Tapi sebagai veteran mahasiswa kedokteran dan kakak yang cerewet, gw tetep menitah, "Gelung!"
Terserah adek gw mau kondean di salon, atau rambut kondean pakai jaring a la pramugari.

Memang, wisuda mahasiswa jaman sekarang nggak kayak jaman dulu. Dulu, wisuda dianggap sakral coz hidup seseorang disebut berhasil jika orang itu tamat kuliah. Tapi sekarang, orang lulus kuliah dan punya gelar apapun, belum ada apa-apanya kalau dia cuman jadi pengangguran.

Paradigma baru itu ternyata berpengaruh besar. Wisudawan nggak mau lagi bawa mbahnya berikut budhe-nya ke upacara, tapi cukup bawa bonyoknya aja. Wisudawan nggak mau dandan habis-habisan pas hari wisuda, tapi cukup pakai kemeja di balik jubah. Yang cewek malah nggak mau kondean, tapi cukup rambut diuwel-uwel ke pucuk kepala pakai jepit, terus umpetin cepolannya di dalam toga. Praktis!

Tapi, seberapapun praktisnya sekarang mahasiswa nyiapin wisudanya, gw tetap minta ke adek gw, "Nanti kalau kamu difoto pas salaman sama orang yang meluluskan kamu, kamu harus nampak seperti lulusan terhormat. Karena kamu sekolah dengan susah-payah, dan proses itu yang akan dikenang untuk seumur hidup kamu, bukan mengenang perkara kamu pake konde apa enggak."

Jadi, pas hari H, adek gw nurutin gw. Dos-q bangun pagi-pagi, jam 4, lalu pergi ke salon dan membayar seorang penata rambut buat bikinin cepol ber-hairspray di tengkuknya.

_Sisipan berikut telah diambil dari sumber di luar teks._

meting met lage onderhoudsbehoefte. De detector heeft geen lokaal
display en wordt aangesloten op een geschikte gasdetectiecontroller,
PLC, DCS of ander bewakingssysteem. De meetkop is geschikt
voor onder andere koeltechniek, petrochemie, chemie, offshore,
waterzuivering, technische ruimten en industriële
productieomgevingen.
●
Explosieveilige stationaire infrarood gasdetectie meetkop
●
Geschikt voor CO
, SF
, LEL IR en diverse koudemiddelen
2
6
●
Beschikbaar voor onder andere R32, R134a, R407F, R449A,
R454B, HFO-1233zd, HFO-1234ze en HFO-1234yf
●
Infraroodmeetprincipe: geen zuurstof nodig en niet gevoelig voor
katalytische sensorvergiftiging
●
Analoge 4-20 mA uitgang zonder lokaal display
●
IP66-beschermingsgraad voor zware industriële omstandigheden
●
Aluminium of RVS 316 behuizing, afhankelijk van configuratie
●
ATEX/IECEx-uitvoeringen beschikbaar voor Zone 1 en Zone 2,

Ketika dos-q keluar dari kamar dengan toga dan jubah menutupi kebaya dan celana panjangnya, Grandma kami yang duduk di ruang tamu menatapnya dan terharu. "Mau wisuda ya?"

"Iya," jawab adek gw dengan suara kekanakan.

Dan gw lihat sinar bangga di mata orang tua itu. Dos-q sudah berhasil punya cucu sarjana, satu orang lagi.